By James Rogers
Published February 13, 2019
"I declare the Opportunity mission is complete," said Thomas Zurbuchen, associate administrator of NASA's Science Mission Directorate during a press conference on Wednesday. "I have to tell you, this is an emotional time," he added.
The rover reached Mars in 2004, but NASA lost contact with the vehicle last year following an epic dust storm that enveloped the red planet and prevented sunlight from reaching its surface. The last signal received from the $400 million solar-powered rover was on June 10, 2018.
NASA made its last planned attempts to communicate with Opportunity late on Tuesday, but did not receive any response back. "I heard this morning that we had not heard back," said Zurbuchen, explaining that the "beloved" rover remains silent.
The missing vehicle was spotted three months later. On Sept. 20, the HiRISE high-resolution camera on NASA's Mars Reconnaissance Orbiter captured an image of the rover in Mars’ Perseverance Valley. However, scientists were still unable to talk to the vehicle.

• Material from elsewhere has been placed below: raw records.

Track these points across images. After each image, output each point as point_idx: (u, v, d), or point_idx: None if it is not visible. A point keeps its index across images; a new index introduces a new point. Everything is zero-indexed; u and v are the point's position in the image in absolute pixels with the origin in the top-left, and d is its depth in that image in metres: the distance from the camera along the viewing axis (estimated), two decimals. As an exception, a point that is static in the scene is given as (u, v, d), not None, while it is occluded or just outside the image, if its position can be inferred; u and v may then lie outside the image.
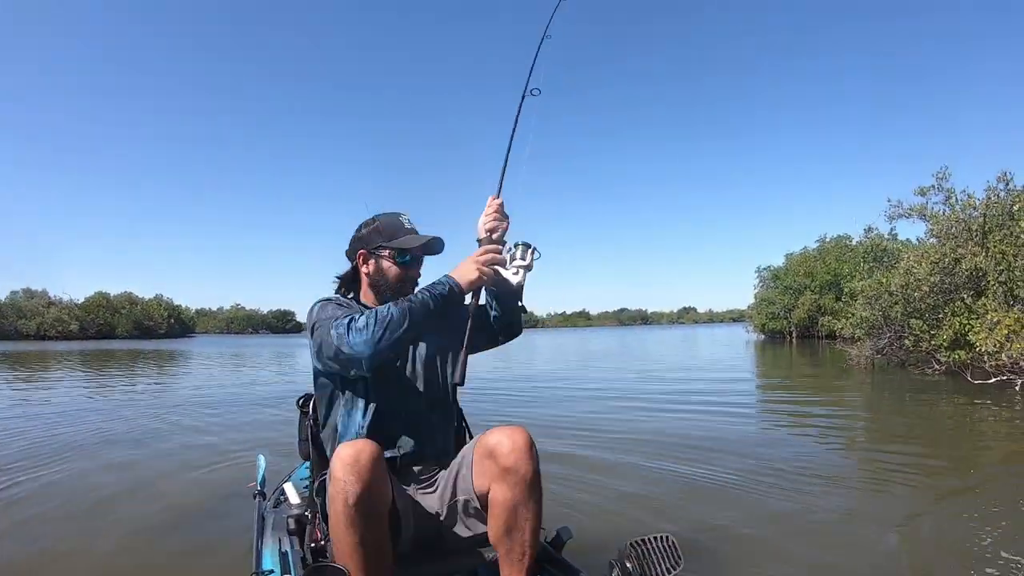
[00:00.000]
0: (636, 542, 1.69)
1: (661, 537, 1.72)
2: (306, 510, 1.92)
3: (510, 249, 1.85)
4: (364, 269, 1.96)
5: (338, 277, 2.03)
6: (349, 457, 1.49)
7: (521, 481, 1.64)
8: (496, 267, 1.81)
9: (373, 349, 1.62)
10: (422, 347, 1.94)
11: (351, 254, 1.99)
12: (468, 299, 1.87)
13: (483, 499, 1.72)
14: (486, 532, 1.73)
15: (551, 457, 4.56)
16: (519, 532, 1.65)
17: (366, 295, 1.97)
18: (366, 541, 1.51)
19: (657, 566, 1.66)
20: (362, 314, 1.67)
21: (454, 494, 1.78)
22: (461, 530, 1.79)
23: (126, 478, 4.57)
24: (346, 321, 1.66)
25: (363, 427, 1.81)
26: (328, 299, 1.89)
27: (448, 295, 1.74)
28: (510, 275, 1.84)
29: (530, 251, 1.85)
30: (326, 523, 1.77)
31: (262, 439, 5.90)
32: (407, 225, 1.95)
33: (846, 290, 18.06)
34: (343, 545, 1.52)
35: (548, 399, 9.07)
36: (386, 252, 1.91)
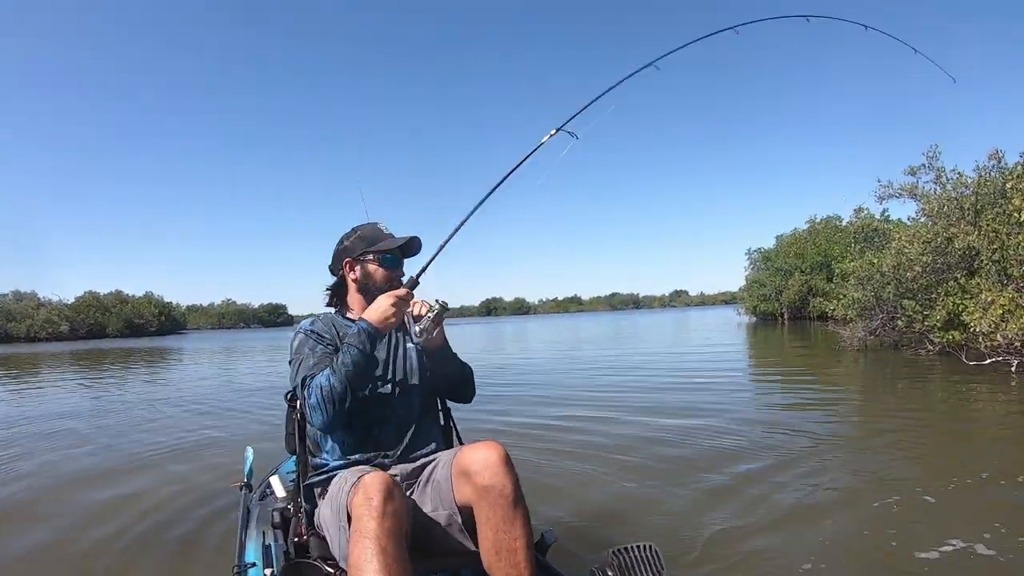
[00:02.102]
0: (619, 550, 1.66)
1: (644, 546, 1.68)
2: (291, 504, 1.92)
3: (431, 306, 1.89)
4: (352, 276, 2.04)
5: (328, 289, 2.12)
6: (375, 499, 1.48)
7: (500, 498, 1.62)
8: (406, 312, 1.87)
9: (331, 423, 1.75)
10: (405, 349, 2.04)
11: (335, 266, 2.08)
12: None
13: (466, 516, 1.71)
14: (474, 549, 1.70)
15: (530, 460, 4.37)
16: (510, 553, 1.61)
17: (354, 301, 2.05)
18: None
19: (639, 575, 1.63)
20: (316, 386, 1.73)
21: (436, 506, 1.76)
22: (445, 541, 1.77)
23: (111, 471, 4.56)
24: (309, 401, 1.75)
25: (345, 426, 1.85)
26: (309, 331, 1.94)
27: (368, 340, 1.77)
28: (414, 326, 1.88)
29: (439, 312, 1.88)
30: (310, 518, 1.83)
31: (250, 432, 5.92)
32: (385, 231, 2.05)
33: (837, 271, 17.93)
34: None
35: (532, 394, 8.89)
36: (371, 256, 2.00)
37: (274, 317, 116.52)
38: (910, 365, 10.25)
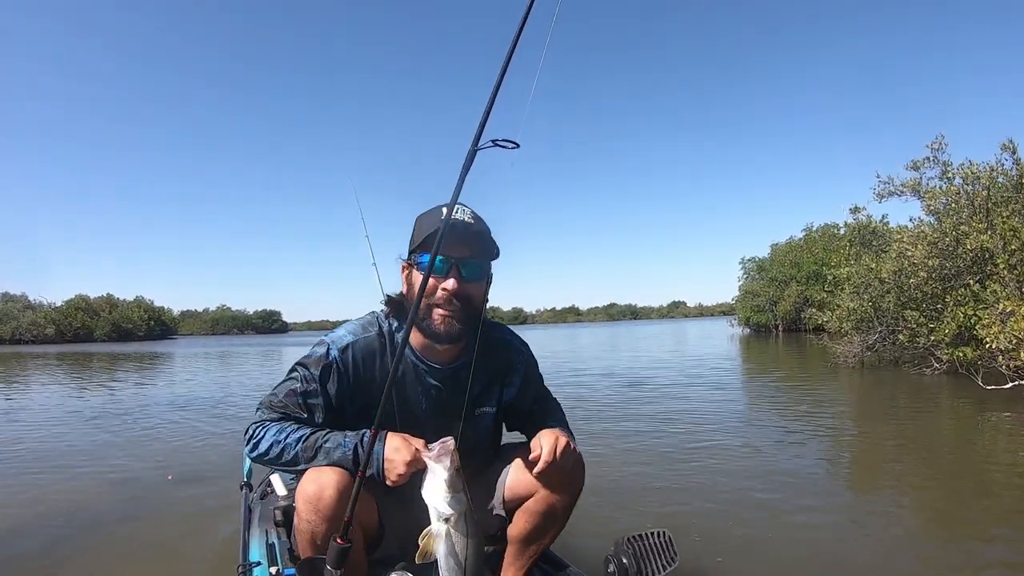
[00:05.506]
0: (632, 537, 1.65)
1: (657, 533, 1.68)
2: (293, 502, 1.74)
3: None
4: (405, 285, 1.66)
5: (387, 296, 1.68)
6: (312, 495, 1.39)
7: (571, 494, 1.64)
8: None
9: (255, 460, 1.58)
10: (478, 412, 1.70)
11: None
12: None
13: (511, 502, 1.68)
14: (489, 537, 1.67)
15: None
16: (541, 541, 1.68)
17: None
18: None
19: (653, 562, 1.62)
20: (269, 437, 1.51)
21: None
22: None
23: (110, 473, 4.63)
24: (258, 440, 1.52)
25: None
26: (304, 365, 1.58)
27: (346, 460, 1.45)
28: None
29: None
30: None
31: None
32: (447, 220, 1.43)
33: (829, 277, 16.40)
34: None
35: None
36: (410, 259, 1.59)
37: (268, 324, 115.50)
38: (913, 386, 8.92)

Opportunity landed on Mars on Jan. 24, 2004 PST, just three weeks after its identical twin, Spirit, reached the Red Planet’s surface.
Both outlived and outperformed expectations, on opposite sides of Mars. The golf-cart-sized rovers were designed to operate as geologists for just three months, after bouncing onto our planetary neighbor inside cushioning airbags. They rocketed from Cape Canaveral a month apart in 2003. Spirit was pronounced dead in 2011 a year after it got stuck in sand and communication ceased.
"This is a celebration of so many achievements," said NASA Administrator Jim Bridenstine, during Wednesday's press conference at the agency's Jet Propulsion Laboratory in Pasadena, California.
Opportunity set records on the Red Planet. Rolling along until communication ceased last June, Opportunity roamed a record 28 miles around Mars and worked longer than any other lander.
Its greatest achievement was discovering, along with Spirit, evidence that ancient Mars had water flowing on its surface and might have been capable of sustaining microbial life.
Contact with Opportunity was lost during the fiercest Martian dust storm in decades. The storm was so intense that it darkened the sky for months, preventing sunlight from reaching the rover's solar panels.
The storm may have scrambled the rover's internal clock, NASA explained on Wednesday, meaning that the rover would not know when to sleep, wake up, or receive commands.
NASA has two other probes operating on Mars. The Curiosity rover, which reached the Red Planet in August 2012, has more than 12 miles on its odometer. NASA’s Insight Mars Lander reached the surface of the Red Planet in November 2018, ending a journey that lasted six months and more than 300 million miles.
In November 2018, NASA announced that it has selected the location where its Mars 2020 rover will land on the Red Planet. The rover is expected to land on Mars Feb. 18, 2021.